Day One
Here we go again…. this time with a change to
the team. Mikey Leahy’s place has been taken by
Iain Stewart (an Earth Scientist) who, even within a
few minutes of meeting him, I knew was going to fit
in well. I arrived in LA from Perth (Western Australia)
just under a week ago, and three days ago I had to pick
the other four scientists and film crew up from Las
Vegas where they’d flown to from Heathrow. We’ve
all now spent a few days together, and it looks like
it’s going to be a good team all-round.
Anyway, it’s the first day of filming, and there’s
a lot to do. My challenge for programme one is to purify
various samples of ‘impure’ water which
Iain and Ellen are to collect from a variety of botanical
and geological sources. Sounds easy enough, but where
to start, given the limited resources I have at my disposal?
I settle on charcoal (made from burning wood). In fact,
I think NASA actually use charcoal filters to purify
the air and water systems in their spacecraft. Charcoal
is also used in domestic water filters. I suspect that
ordinary charcoal will do, but there’s a chance
I can make it an even more effective filter by ‘activating’

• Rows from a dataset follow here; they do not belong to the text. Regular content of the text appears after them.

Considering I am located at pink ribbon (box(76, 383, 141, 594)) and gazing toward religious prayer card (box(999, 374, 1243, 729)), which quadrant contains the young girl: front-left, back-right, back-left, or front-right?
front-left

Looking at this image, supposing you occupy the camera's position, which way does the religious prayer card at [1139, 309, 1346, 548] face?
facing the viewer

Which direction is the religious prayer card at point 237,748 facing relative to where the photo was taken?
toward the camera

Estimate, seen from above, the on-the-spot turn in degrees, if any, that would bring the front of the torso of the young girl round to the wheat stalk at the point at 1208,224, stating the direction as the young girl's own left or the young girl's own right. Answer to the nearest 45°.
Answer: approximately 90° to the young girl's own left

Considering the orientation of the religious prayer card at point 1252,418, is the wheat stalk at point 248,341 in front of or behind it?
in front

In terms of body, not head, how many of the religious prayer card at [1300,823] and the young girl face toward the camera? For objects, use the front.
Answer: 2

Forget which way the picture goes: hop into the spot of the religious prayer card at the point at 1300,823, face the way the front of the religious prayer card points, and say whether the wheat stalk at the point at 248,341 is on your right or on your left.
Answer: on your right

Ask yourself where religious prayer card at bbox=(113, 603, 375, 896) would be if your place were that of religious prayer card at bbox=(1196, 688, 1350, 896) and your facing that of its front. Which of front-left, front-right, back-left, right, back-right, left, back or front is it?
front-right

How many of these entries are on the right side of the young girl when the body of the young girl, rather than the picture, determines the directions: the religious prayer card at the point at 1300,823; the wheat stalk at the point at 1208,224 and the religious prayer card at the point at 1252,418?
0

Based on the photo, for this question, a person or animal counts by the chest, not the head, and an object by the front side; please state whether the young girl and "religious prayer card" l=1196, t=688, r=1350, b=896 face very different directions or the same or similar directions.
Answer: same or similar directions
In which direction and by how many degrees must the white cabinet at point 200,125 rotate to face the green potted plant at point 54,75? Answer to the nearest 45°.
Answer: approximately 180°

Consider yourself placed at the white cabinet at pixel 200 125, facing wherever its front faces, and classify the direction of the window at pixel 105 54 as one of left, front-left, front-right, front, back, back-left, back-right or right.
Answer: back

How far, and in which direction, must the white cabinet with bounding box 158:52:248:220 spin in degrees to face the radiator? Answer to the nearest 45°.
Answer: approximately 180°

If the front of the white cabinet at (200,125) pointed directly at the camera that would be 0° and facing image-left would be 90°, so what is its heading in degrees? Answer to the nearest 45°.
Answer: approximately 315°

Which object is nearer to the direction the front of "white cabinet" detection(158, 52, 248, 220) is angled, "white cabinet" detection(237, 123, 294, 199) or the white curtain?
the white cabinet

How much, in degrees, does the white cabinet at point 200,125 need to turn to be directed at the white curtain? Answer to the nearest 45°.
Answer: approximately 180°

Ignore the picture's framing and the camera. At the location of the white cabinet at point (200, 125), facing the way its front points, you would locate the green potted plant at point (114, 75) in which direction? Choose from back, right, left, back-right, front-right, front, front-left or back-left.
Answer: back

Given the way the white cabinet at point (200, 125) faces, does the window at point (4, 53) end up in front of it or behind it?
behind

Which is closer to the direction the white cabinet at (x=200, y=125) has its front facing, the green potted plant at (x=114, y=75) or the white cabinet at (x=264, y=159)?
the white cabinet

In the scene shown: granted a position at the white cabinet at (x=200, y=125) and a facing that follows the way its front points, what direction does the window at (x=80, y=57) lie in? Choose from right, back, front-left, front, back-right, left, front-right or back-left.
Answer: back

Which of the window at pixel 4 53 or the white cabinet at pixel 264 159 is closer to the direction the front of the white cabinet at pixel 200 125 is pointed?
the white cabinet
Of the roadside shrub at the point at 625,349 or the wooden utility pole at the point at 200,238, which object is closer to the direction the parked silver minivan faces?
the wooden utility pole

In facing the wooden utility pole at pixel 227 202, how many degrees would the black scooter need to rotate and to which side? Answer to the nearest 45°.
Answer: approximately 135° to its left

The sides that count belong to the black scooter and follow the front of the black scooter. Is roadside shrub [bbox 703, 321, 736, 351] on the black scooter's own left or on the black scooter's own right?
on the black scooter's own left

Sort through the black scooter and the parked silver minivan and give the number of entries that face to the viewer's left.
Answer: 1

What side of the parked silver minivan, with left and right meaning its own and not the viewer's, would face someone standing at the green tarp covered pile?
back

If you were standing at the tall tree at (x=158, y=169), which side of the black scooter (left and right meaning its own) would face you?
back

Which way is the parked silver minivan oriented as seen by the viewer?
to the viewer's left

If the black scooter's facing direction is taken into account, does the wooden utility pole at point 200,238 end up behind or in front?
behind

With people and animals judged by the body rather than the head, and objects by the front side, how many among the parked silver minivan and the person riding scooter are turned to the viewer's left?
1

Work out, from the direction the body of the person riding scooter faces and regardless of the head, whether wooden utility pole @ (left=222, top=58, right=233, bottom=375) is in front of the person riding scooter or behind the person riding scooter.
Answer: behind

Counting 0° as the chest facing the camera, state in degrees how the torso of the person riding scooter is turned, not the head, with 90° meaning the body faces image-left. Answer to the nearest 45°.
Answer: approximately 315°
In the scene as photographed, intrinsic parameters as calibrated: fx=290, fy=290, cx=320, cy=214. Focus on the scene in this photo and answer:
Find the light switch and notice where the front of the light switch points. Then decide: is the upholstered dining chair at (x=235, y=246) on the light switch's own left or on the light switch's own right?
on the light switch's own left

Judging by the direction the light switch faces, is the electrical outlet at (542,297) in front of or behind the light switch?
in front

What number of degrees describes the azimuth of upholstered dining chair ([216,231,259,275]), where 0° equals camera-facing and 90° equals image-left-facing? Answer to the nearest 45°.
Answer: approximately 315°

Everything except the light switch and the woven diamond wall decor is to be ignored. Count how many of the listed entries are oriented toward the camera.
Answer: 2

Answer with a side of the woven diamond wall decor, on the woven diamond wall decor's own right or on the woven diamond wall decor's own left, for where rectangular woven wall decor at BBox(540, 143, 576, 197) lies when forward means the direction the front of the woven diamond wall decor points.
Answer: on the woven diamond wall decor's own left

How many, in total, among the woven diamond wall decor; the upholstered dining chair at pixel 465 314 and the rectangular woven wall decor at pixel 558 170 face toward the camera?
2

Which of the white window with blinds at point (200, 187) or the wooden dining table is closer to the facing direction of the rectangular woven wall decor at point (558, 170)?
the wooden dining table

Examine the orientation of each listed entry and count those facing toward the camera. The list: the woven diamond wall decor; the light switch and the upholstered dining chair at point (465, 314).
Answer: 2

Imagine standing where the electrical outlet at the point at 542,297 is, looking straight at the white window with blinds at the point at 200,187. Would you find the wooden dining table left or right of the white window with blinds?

it – to do this I’ll need to blow air or
‘superheated’ steam through the hot charcoal,
neither of which processes will be easy, or even possible,
under Rough Science conditions.
My plan is to pack some two and a half centimetre diameter
PVC tubing with plugs of charcoal and trickle the impure
water samples (when I eventually get them) down the
columns, under gravity. The charcoal is acting as more
than just a physical filter to the impurities in the
water. It’s an extremely porous material, containing,
as it does, lots of tiny cavities, channels and pores.
These all go to increase the material's surface area
quite significantly. Incredibly, just one gramme of
activated charcoal can have an internal surface area
equivalent to five or six tennis courts. As the impure
water works its way down the column, many of the impurities
will bind weakly to the charcoal surfaces (a process
called adsorption). The slower the trickle, the more
efficient the purification process. The purified water
should pass through unhindered, for collection at the
bottom of the column.
Today’s goal will therefore be to make some charcoal.